Emmanuel Macron chez les Francs-Maçons au Grand Orient de France, en mission réconciliation
POLITIQUE - Quel est le point commun entre Émile Loubet, président de la IIIe République (1899-1906), François Hollande et Emmanuel Macron ? Ils sont les seuls chefs d’États français à s’être rendu au siège du Grand Orient de France pendant leur mandat. Emmanuel Macron le visite ce mercredi 8 novembre à l’occasion du 250e anniversaire de l’appellation de la première organisation maçonnique française.
Le déplacement doit commencer un peu avant 13h au siège du Grand Orient de France (GODF), rue Cadet dans le 9e arrondissement de Paris. Le président de la République visitera une exposition consacrée à « la reconstitution de l’œuvre maçonnique » et deux temples maçonniques avant un déjeuner avec le président du GODF Guillaume Trichard et les représentants d’autres obédiences maçonniques. Pour finir, une allocution du chef de l’État est prévue dans l’après-midi.
Raison officielle de la venue ? Montrer « la reconnaissance de la République à l’égard de ce que le Grand Orient de France représente dans l’histoire de notre pays » et de son rôle dans l’établissement de la République, justifie l’Élysée.
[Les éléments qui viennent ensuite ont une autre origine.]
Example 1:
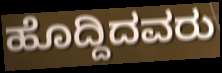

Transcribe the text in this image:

ಹೊದ್ದಿದವರು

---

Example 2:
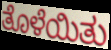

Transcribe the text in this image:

ತೊಳೆಯಿತು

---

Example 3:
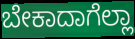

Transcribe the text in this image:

ಬೇಕಾದಾಗೆಲ್ಲಾ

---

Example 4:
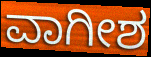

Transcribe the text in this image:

ವಾಗೀಶ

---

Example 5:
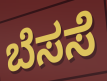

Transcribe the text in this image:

ಬೆಸಸೆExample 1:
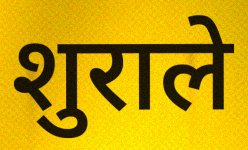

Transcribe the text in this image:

शुराले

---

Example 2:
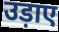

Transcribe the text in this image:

उड़ाए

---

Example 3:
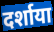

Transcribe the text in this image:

दर्शाया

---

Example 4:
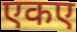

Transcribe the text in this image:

एकए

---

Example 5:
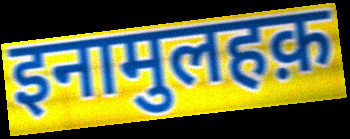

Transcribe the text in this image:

इनामुलहक़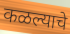
कळल्याचे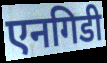
एनगिडीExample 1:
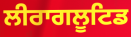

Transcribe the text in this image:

ਲੀਰਾਗਲੂਟਿਡ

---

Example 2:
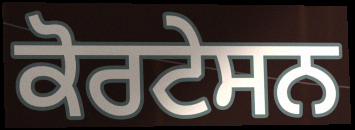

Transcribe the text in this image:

ਕੋਰਟੇਸਨ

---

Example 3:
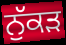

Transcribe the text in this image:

ਨੁੱਕਡ਼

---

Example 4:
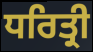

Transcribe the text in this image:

ਧਰਿਤ੍ਰੀ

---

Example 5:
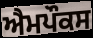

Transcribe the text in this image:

ਐਮਪੌਕਸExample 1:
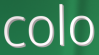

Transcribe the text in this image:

colo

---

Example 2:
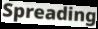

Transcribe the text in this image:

Spreading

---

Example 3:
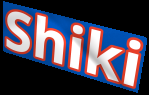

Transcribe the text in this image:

Shiki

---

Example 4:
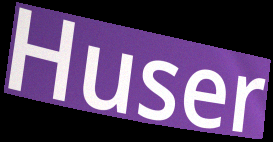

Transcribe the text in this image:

Huser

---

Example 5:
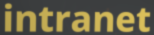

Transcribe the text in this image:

intranet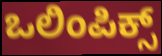
ಒಲಿಂಪಿಕ್ಸ್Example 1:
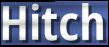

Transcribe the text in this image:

Hitch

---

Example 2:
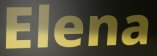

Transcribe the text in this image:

Elena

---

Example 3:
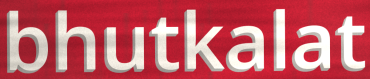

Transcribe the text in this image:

bhutkalat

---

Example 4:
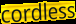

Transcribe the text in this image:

cordless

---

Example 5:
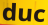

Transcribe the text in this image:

duc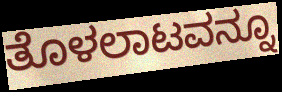
ತೊಳಲಾಟವನ್ನೂ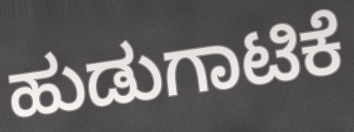
ಹುಡುಗಾಟಿಕೆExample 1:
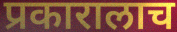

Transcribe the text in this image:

प्रकारालाच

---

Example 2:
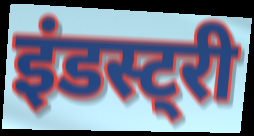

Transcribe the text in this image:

इंडस्ट्री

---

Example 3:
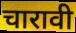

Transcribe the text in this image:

चारावी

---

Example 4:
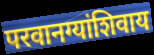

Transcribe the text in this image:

परवानग्यांशिवाय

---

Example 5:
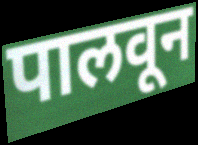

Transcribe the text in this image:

पालवून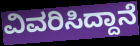
ವಿವರಿಸಿದ್ದಾನೆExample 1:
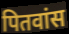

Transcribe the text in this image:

पितवांस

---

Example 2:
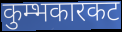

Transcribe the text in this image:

कुम्भकारकट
La Commune et la laïcité, deux précédents crispants
Et rien d’autre ? « Il n’y a pas d’autres lectures à faire de ce déplacement », martèle la présidence. Pourtant, ce « déplacement exceptionnel » selon l’Élysée sonne comme une réconciliation - ou a minima une marque de cordialité officielle et publique - après deux épisodes qui ont crispé le GODF.
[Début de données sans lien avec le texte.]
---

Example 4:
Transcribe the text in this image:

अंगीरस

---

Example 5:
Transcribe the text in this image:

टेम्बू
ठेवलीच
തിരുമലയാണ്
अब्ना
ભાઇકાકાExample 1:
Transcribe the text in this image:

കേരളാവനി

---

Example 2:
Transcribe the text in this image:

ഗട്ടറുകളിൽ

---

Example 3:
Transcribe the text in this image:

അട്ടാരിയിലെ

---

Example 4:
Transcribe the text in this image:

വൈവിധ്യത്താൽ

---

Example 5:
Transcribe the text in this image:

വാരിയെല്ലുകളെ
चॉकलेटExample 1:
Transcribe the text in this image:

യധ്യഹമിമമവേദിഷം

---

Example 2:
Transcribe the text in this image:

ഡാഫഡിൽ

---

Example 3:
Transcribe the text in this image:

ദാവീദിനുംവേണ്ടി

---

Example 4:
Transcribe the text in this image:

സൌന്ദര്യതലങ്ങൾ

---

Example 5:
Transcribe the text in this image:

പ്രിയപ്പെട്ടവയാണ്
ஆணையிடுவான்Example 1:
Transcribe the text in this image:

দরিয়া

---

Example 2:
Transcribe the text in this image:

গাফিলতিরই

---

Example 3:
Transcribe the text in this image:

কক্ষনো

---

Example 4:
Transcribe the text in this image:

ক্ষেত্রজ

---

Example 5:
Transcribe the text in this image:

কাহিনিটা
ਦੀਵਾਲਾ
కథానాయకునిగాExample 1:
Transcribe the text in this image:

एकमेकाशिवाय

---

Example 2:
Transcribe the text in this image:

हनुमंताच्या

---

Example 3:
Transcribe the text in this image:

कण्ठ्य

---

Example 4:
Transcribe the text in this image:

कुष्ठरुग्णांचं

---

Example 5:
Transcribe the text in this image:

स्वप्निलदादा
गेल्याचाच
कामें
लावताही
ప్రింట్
Le dernier en date remonte à juin 2021. Dans une tribune au Monde, le maître du GODF de l’époque, Georges Sérignac, s’émeut de la non-commémoration par le président des 150 ans de la Commune (18 mars-27 mai 1871). « La Commune exprime un idéal qui est celui du peuple français, une exigence d’égalité démocratique, de justice sociale et de solidarité. (...) Les républicains sincères ne peuvent oublier les héros de la Commune, non pas seulement le jour d’un hommage, mais à chaque instant de leur engagement. L’année des 150 ans de la Commune n’est pas terminée. Le pouvoir républicain peut encore choisir d’honorer cette histoire », écrit George Sérignac.
Emmanuel Macron ne donnera pas suite. La séquence n’améliore pas des liens déjà quelque peu ternis par un précédent, le 9 avril 2018. Devant les Évêques de France au collège des Bernardins (Paris), le président de la République dit sa volonté de « réparer » le lien « abîmé entre l’Église et l’État ». Tollé au Grand Orient, ardent défenseur de laïcité : « Garant du caractère indivisible, laïque, démocratique et social de notre République, le président Macron vient par ses déclarations devant les évêques de porter une grave atteinte à la laïcité. Le Grand Orient de France condamne fermement cette violation de nos principes républicains », réagit l’instance sur les réseaux sociaux.
Entre Macron et le GODF, le « malentendu est dissipé » assure l’Élysée
Depuis, les principales loges maçonniques ont été reçues à l’Élysée au moins une fois - en septembre 2018 - et le Palais assure qu’il n’y a pas de contentieux : « il y avait un malentendu (sur les propos présidentiels, ndlr) qui s’est dissipé au fil du temps », balaye-t-on. Guillaume Trichard s’est montré « particulièrement heureux » de la venue du président de la République et la question de la laïcité n’a « même pas été évoquée », assure-t-on.
Elle le sera néanmoins a minima lors du déjeuner où « les Grands maîtres du Grand Orient de France auront à cœur d’évoquer avec le président de la République un certain nombre de sujets d’actualité qui sont aussi des thèmes auxquels les Francs-maçons sont attachés ».
Au programme également, les problématiques de bioéthiques dont celle de la fin de vie. En septembre 2023, la ministre déléguée à l’organisation territoriale et aux professions de santé Agnès Firmin-Le Bodo a remis une première version du projet de loi au président de la République. Selon les déclarations du ministre des Relations avec le Parlement Franck Riester le 25 septembre sur Sud Radio, le texte devrait être présenté en Conseil des ministres d’ici la fin 2023 pour un possible débat au Parlement en 2024.
Depuis cette ébauche de calendrier, Emmanuel Macron n’a pas repris la parole sur ce sujet. L’Élysée botte en touche quant à de possibles annonces ce mercredi mais dément toute frilosité du président. « Ça a pris du temps parce que le président ne veut pas que les sujets de bioéthique fracturent la société », martèle-t-on, en mettant en avant la volonté, « partagée » par le GODF, de « préserver à tout prix unité nationale et qui amène les uns et les autres à se concentrer sur ce qui rassemble et pas ce qui divise. » Ou comment appeler subtilement à dépasser les différends, assumés ou pas.